If I ever believed that the hard part was over now that I'm a full 4 months into clinical remission....I was sadly mistaken. The "hard part" is no longer marked with hospital stays or poor blood counts but instead marked with emotionally charged moments of crying inexplicably and wondering "what now" and "what's next". Some who have not been here would say...what next is to live your life.
Seize the day.
Take back the power.
Any number of things that can be stitched on a pillow or made into a bumper sticker.....
And to those well meaning people I give a very affectionate finger (you can choose whichever one you'd like) and I pull out the old adage, "until you've walked a mile in my shoes"...basically suck it!
For someone like me who relies on words to express myself, joke my way through the rough stuff and to just amuse myself its completely unnerving to find myself in a place of feeling my voice waiver. I'm finding myself sliding into the gray. Not the dark place that I resided in before my diagnosis.

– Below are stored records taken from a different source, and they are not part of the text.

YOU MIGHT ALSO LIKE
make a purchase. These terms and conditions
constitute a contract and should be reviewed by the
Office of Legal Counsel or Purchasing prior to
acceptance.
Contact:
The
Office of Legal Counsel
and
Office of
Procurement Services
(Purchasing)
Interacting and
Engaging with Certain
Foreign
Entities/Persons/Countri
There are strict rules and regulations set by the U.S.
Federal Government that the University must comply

Depression has never "left the building" so to speak. Yes, the Prozac keeps it at bay but even in moments like these, that border just upon the delicate edge of that bottomless dark rabbit hole...I feel the swirl of uncertainty.
The doctors tell me that this is "normal". Maybe that is my problem....I've never thought of myself as "normal" so that could explain the foreign feeling. My mother tells me that given the fact that I had deadly chemicals pumped into my body every 28 days for 5 months that I should expect it to take at least that much time, if not more, to find a balance within my body once again. Ummmm....probably true, but how often have I listened to my mother in my lifetime? Yeah, I think I can count those times on one hand....or maybe on just a couple fingers.
I paste on a smile a lot because to be honest people really don't want to hear exactly how you're doing on the bad days. They don't want to hear about the uncontrollable bouts of pain that comes from organs that are pissed about the "side effects" to treatment and the fact that the doctors won't respond to their persistent attempts at making it known that they would like to leave the building...so to speak.
All I can do is move from one moment to the next in hopes that I will find my footing once again and perhaps stumble upon the gene or trait that gets me through this next phase without folding in on myself and pushing away the ones that love me most and root for me even when I seem to have lost my voice.